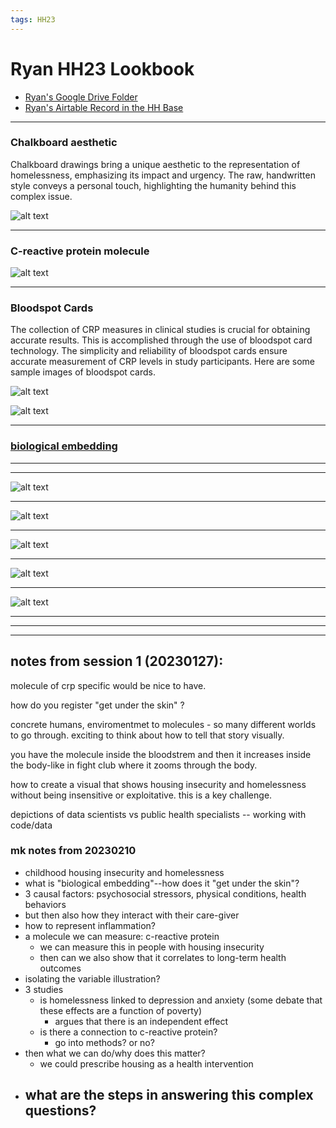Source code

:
 ```yaml
---
tags: HH23
---
```


# Ryan HH23 Lookbook 
* [Ryan's Google Drive Folder](https://drive.google.com/drive/folders/1bcwSDwGAlmPZ2MnElvalhrh6b6O2lo6U?usp=share_link)
* [Ryan's Airtable Record in the HH Base](https://airtable.com/appwIObT71aBHeEtu/tblS1resjotcEHRvc/viwQdnPbIlkZCWaW1/receNw7ucoYMzQnjP?blocks=hide)




---
### Chalkboard aesthetic
Chalkboard drawings bring a unique aesthetic to the representation of homelessness, emphasizing its impact and urgency. The raw, handwritten style conveys a personal touch, highlighting the humanity behind this complex issue.

![alt text](https://files.slack.com/files-pri/T0HTW3H0V-F04NS7H5G0G/housing_insecurity2.webp?pub_secret=44b60cd1d3)

---
### C-reactive protein molecule
![alt text](https://files.slack.com/files-pri/T0HTW3H0V-F04MZJCAQ4D/creactive_protein1.webp?pub_secret=f64d109486)

---
### Bloodspot Cards
The collection of CRP measures in clinical studies is crucial for obtaining accurate results. This is accomplished through the use of bloodspot card technology. The simplicity and reliability of bloodspot cards ensure accurate measurement of CRP levels in study participants. Here are some sample images of bloodspot cards.

![alt text](https://files.slack.com/files-pri/T0HTW3H0V-F04MVUA1QQN/crp_bloodspot.jpeg?pub_secret=d19203f244)

![alt text](https://files.slack.com/files-pri/T0HTW3H0V-F04MVUD9AMC/image.png?pub_secret=65ca6db7a9)

---
### [biological embedding](https://drive.google.com/file/d/1oko8lbP_dbUN8DXbvJ5ItN8y7YjaPFQx/view?usp=share_link)

---


---

![alt text](https://files.slack.com/files-pri/T0HTW3H0V-F04N2EA7TQT/image.png?pub_secret=91580cc338)

---

![alt text](https://files.slack.com/files-pri/T0HTW3H0V-F04N2EFMXGT/image.png?pub_secret=e7dfe3b676)

---

![alt text](https://files.slack.com/files-pri/T0HTW3H0V-F04NMV9FCBH/parental_infographics-03.jpg?pub_secret=edb8edd98b)

---

![alt text](https://files.slack.com/files-pri/T0HTW3H0V-F04P2ETP6LA/acute-v-chronic-inflamation-2.png?pub_secret=42aad00c72)

---

![alt text](https://files.slack.com/files-pri/T0HTW3H0V-F04NMUYFDHV/natural-results-chiropractic-chronic-inflammation-food.jpg?pub_secret=e6ca2a55a1)

---



---
---

## notes from session 1 (20230127):

molecule of crp specific would be nice to have.  

how do you register "get under the skin" ?

concrete humans, enviromentmet to molecules - so many different worlds to go through. exciting to think about how to tell that story visually.

you have the molecule inside the bloodstrem and then it increases inside the body-like in fight club where it zooms through the body.

how to create a visual that shows housing insecurity and homelessness without being insensitive or exploitative. this is a key challenge.

depictions of data scientists vs public health specialists -- working with code/data


### mk notes from 20230210

- childhood housing insecurity and homelessness
- what is "biological embedding"--how does it "get under the skin"?
- 3 causal factors: psychosocial stressors, physical conditions, health behaviors
- but then also how they interact with their care-giver
- how to represent inflammation?
- a molecule we can measure: c-reactive protein
    - we can measure this in people with housing insecurity
    - then can we also show that it correlates to long-term health outcomes
- isolating the variable illustration?
- 3 studies
    - is homelessness linked to depression and anxiety (some debate that these effects are a function of poverty)
        - argues that there is an independent effect
    - is there a connection to c-reactive protein?
        - go into methods? or no?
- then what we can do/why does this matter?
    - we could prescribe housing as a health intervention
- what are the steps in answering this complex questions?
    -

▸ WORK TO BE COMPLETED:
Work out how many lines of the records contain the string "under". Nothing but the number should be written.

▸ RESULT FOR THIS EXERCISE:
2